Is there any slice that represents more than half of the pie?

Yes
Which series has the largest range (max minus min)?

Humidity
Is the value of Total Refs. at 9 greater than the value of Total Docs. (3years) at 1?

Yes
...
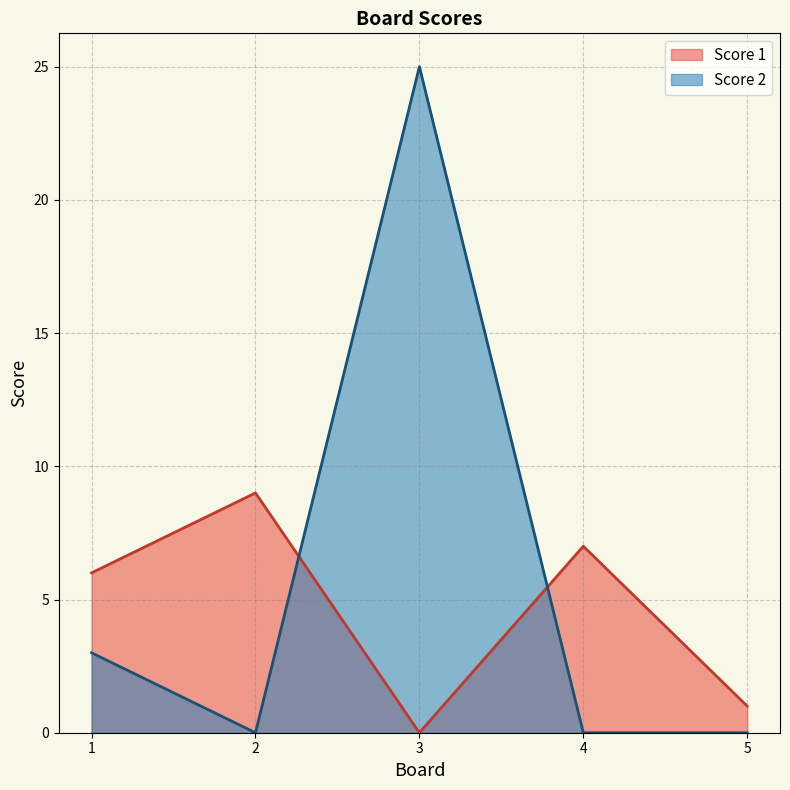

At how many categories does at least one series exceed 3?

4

What the task asks >> Convert everything in the records from the line containing "Is there any" down to the line containing "Is the value", both included, into a JSON list of strings with one string per line. Leave out blank lines.

Result of this exercise >>
[
  "Is there any slice that represents more than half of the pie?",
  "Yes",
  "Which series has the largest range (max minus min)?",
  "Humidity",
  "Is the value of Total Refs. at 9 greater than the value of Total Docs. (3years) at 1?"
]